What is being asked. Print the lines of the records word for word, from the very first one through the line containing "scientific name: Larus occidentalis", with both of those lines included.

#####

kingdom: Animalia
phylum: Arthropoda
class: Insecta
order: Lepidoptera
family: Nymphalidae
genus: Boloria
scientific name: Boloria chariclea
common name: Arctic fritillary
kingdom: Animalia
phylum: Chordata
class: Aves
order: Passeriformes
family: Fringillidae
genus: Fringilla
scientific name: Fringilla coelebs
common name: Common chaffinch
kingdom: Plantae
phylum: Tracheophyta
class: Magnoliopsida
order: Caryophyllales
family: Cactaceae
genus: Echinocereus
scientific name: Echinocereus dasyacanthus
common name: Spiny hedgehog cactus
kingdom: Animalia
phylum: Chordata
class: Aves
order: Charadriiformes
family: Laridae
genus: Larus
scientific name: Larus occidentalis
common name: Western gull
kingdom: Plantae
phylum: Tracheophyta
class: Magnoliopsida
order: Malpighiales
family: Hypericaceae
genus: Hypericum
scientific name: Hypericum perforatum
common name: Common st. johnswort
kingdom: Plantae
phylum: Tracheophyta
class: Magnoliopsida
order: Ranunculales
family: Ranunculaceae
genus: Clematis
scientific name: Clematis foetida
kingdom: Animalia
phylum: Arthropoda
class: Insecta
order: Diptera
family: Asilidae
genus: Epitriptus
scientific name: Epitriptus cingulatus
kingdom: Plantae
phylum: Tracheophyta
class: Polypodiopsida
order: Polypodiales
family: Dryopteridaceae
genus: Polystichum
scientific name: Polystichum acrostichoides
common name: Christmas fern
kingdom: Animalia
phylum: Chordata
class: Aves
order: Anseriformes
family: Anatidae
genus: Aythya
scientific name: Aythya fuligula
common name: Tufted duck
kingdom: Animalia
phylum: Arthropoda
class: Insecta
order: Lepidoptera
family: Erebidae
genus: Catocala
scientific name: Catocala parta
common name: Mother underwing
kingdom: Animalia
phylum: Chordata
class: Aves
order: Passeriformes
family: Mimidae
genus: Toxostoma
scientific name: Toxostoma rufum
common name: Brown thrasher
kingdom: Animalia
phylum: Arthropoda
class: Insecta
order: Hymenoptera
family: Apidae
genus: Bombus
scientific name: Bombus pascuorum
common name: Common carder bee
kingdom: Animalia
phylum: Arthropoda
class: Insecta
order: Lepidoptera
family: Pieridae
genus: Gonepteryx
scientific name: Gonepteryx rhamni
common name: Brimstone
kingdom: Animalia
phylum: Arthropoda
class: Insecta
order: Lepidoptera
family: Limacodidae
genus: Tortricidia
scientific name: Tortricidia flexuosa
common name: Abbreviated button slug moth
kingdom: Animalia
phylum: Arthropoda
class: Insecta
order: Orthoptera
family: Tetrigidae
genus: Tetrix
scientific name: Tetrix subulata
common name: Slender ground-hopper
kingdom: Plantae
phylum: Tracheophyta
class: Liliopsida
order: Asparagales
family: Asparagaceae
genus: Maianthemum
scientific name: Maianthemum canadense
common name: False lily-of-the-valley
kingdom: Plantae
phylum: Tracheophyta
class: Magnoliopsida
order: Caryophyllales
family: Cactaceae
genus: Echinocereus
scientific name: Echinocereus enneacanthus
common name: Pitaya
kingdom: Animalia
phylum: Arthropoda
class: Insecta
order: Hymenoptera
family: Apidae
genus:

#####

Response.
kingdom: Animalia
phylum: Arthropoda
class: Insecta
order: Lepidoptera
family: Nymphalidae
genus: Boloria
scientific name: Boloria chariclea
common name: Arctic fritillary
kingdom: Animalia
phylum: Chordata
class: Aves
order: Passeriformes
family: Fringillidae
genus: Fringilla
scientific name: Fringilla coelebs
common name: Common chaffinch
kingdom: Plantae
phylum: Tracheophyta
class: Magnoliopsida
order: Caryophyllales
family: Cactaceae
genus: Echinocereus
scientific name: Echinocereus dasyacanthus
common name: Spiny hedgehog cactus
kingdom: Animalia
phylum: Chordata
class: Aves
order: Charadriiformes
family: Laridae
genus: Larus
scientific name: Larus occidentalis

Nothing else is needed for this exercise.